Abstract: The first observations that different human genomes showed variations were found to be due to the rare changes in the quantity and structure of the chromosomes ¹ . Now, the 1000 Genomes Project has elucidated nearly 88 million variants in healthy individuals ² . Structural variants are a class of genomic DNA alterations that arise from processes like insertion, deletion, inversion, duplication, and translocation which may possibly lead to copy number changes ³ . Advances in Next Generation Sequencing have resulted in a torrential development of new algorithms that cater to detect the increasing complexity of variations in different genomes ⁴ . Development of genome graphs is a new in silico approach which creates a map of chromosomal segments that result in structural variation ⁵ . Previous methods of detection like paired-end mapping and split-read based approaches depend on using existing knowledge and suffer disadvantages of low resolution and high false negatives in regions with high genomic repeats ⁴ . To overcome the drawbacks , methods like read depth-based and combinatorial approaches have been designed to detect novel variants ⁴ . The latter methods have formed the basis of genome graphs. Identification of genome rearrangements is crucial for predicting pathogenesis like cancer and Parkinsons ¹ . Even though methods of structural variant detection have become routine, classification of variants do not have a clear approach resulting in the inability to accurately attribute genomic alterations to any phenotype or pathogenesis. To address this, Hadi et al. ⁵ have developed a tool “Jabba” that uses genome graphs to create distinct representations of structural variant groups across thousands of cancer genomes. Improved methods to detect and classify chromosomal structural variants can aid in understanding how genomes evolve, providing better means of prediction of disease occurrence and progression.

References

1.Alkan, C., Coe, B. P. & Eichler, E. E. Genome structural variation discovery and genotyping. Nat Rev Genet 12 , 363–376 (2011).

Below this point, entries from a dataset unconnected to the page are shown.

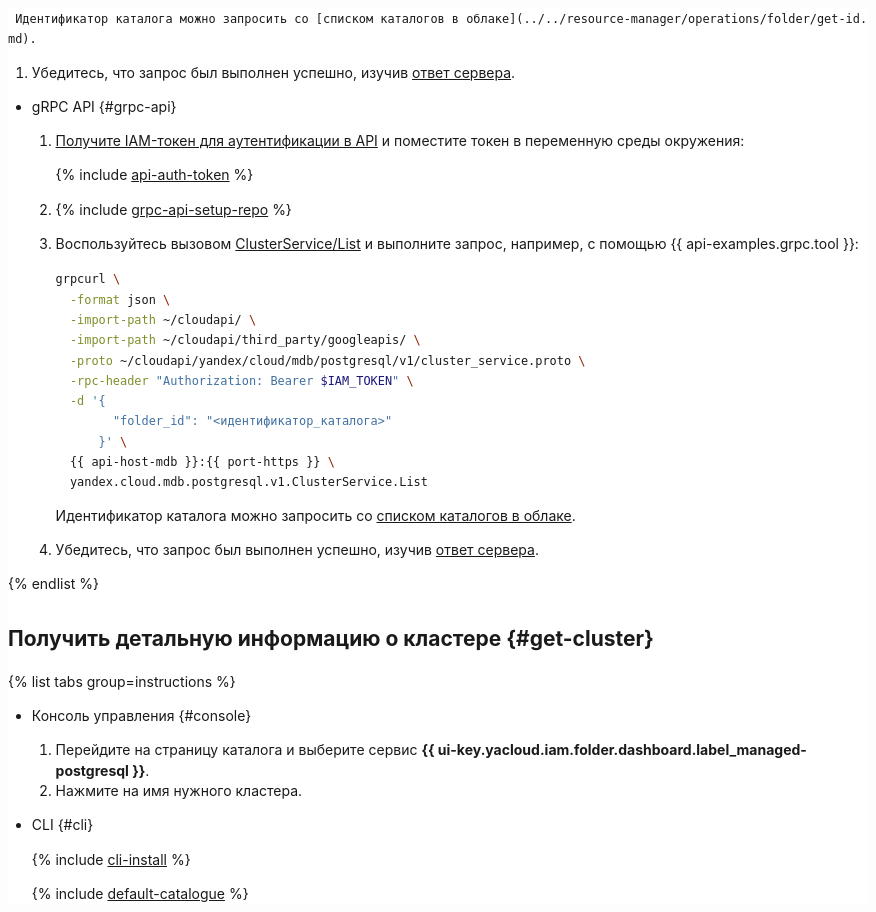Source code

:      
     Идентификатор каталога можно запросить со [списком каталогов в облаке](../../resource-manager/operations/folder/get-id.md).


  1. Убедитесь, что запрос был выполнен успешно, изучив [ответ сервера](../api-ref/Cluster/list.md#responses).

- gRPC API {#grpc-api}

  1. [Получите IAM-токен для аутентификации в API](../api-ref/authentication.md) и поместите токен в переменную среды окружения:

     {% include [api-auth-token](../../_includes/mdb/api-auth-token.md) %}

  1. {% include [grpc-api-setup-repo](../../_includes/mdb/grpc-api-setup-repo.md) %}
  1. Воспользуйтесь вызовом [ClusterService/List](../api-ref/grpc/cluster_service.md#List) и выполните запрос, например, с помощью {{ api-examples.grpc.tool }}:

     ```bash
     grpcurl \
       -format json \
       -import-path ~/cloudapi/ \
       -import-path ~/cloudapi/third_party/googleapis/ \
       -proto ~/cloudapi/yandex/cloud/mdb/postgresql/v1/cluster_service.proto \
       -rpc-header "Authorization: Bearer $IAM_TOKEN" \
       -d '{
             "folder_id": "<идентификатор_каталога>"
           }' \
       {{ api-host-mdb }}:{{ port-https }} \
       yandex.cloud.mdb.postgresql.v1.ClusterService.List
     ```

     
     Идентификатор каталога можно запросить со [списком каталогов в облаке](../../resource-manager/operations/folder/get-id.md).


  1. Убедитесь, что запрос был выполнен успешно, изучив [ответ сервера](../api-ref/grpc/cluster_service.md#ListClustersResponse).

{% endlist %}

## Получить детальную информацию о кластере {#get-cluster}

{% list tabs group=instructions %}

- Консоль управления {#console}

  1. Перейдите на страницу каталога и выберите сервис **{{ ui-key.yacloud.iam.folder.dashboard.label_managed-postgresql }}**.
  1. Нажмите на имя нужного кластера.

- CLI {#cli}

  {% include [cli-install](../../_includes/cli-install.md) %}

  {% include [default-catalogue](../../_includes/default-catalogue.md) %}
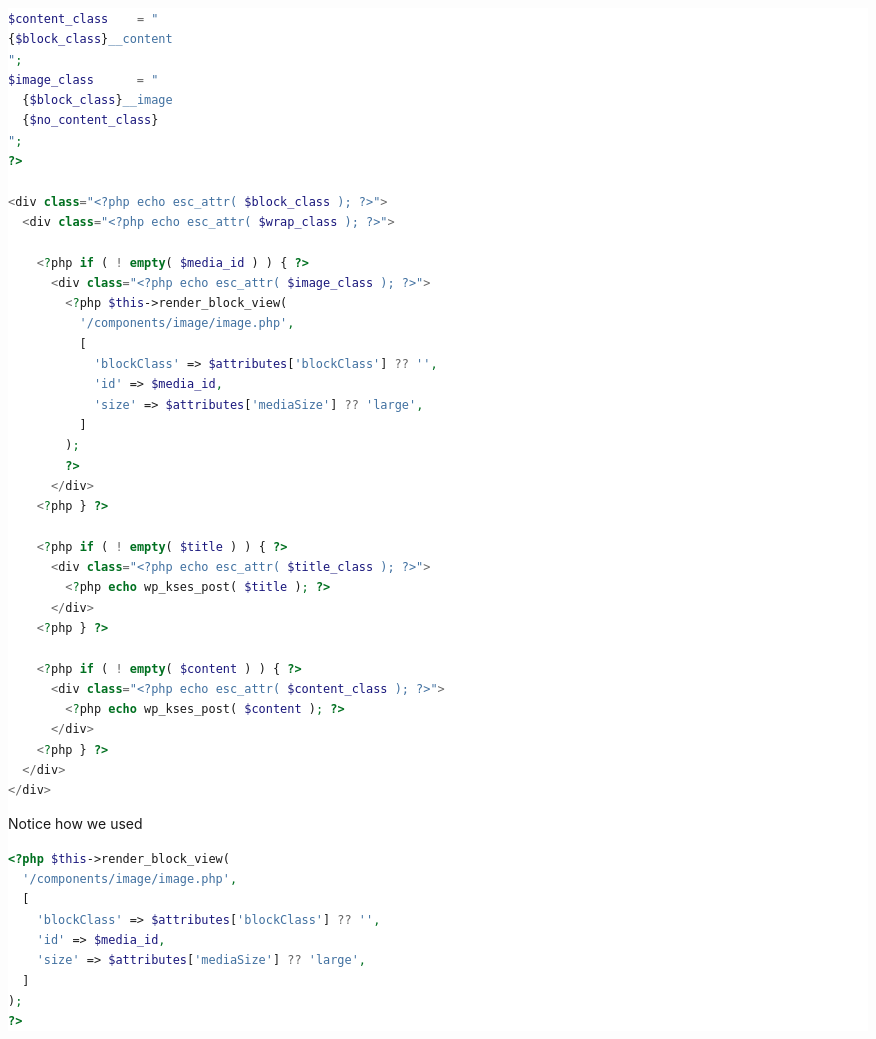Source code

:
 ```php
$content_class    = "
{$block_class}__content
";
$image_class      = "
  {$block_class}__image
  {$no_content_class}
";
?>

<div class="<?php echo esc_attr( $block_class ); ?>">
  <div class="<?php echo esc_attr( $wrap_class ); ?>">

    <?php if ( ! empty( $media_id ) ) { ?>
      <div class="<?php echo esc_attr( $image_class ); ?>">
        <?php $this->render_block_view(
          '/components/image/image.php',
          [
            'blockClass' => $attributes['blockClass'] ?? '',
            'id' => $media_id,
            'size' => $attributes['mediaSize'] ?? 'large',
          ]
        );
        ?>
      </div>
    <?php } ?>

    <?php if ( ! empty( $title ) ) { ?>
      <div class="<?php echo esc_attr( $title_class ); ?>">
        <?php echo wp_kses_post( $title ); ?>
      </div>
    <?php } ?>

    <?php if ( ! empty( $content ) ) { ?>
      <div class="<?php echo esc_attr( $content_class ); ?>">
        <?php echo wp_kses_post( $content ); ?>
      </div>
    <?php } ?>
  </div>
</div>
```

Notice how we used 

```php
<?php $this->render_block_view(
  '/components/image/image.php',
  [
    'blockClass' => $attributes['blockClass'] ?? '',
    'id' => $media_id,
    'size' => $attributes['mediaSize'] ?? 'large',
  ]
);
?>
```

2.Auton, A. et al. A global reference for human genetic variation. Nature 526 , 68–74 (2015).

3.Freeman, J. L. et al. Copy number variation: New insights in genome diversity. Genome Res. 16 , 949–961 (2006).

4.Zhao, M., Wang, Q., Wang, Q., Jia, P. & Zhao, Z. Computational tools for copy number variation (CNV) detection using next-generation sequencing data: features and perspectives. BMC Bioinformatics 14 , S1 (2013).

5.Hadi, K. et al. Distinct Classes of Complex Structural Variation Uncovered across Thousands of Cancer Genome Graphs. Cell 183 , 197-210.e32 (2020).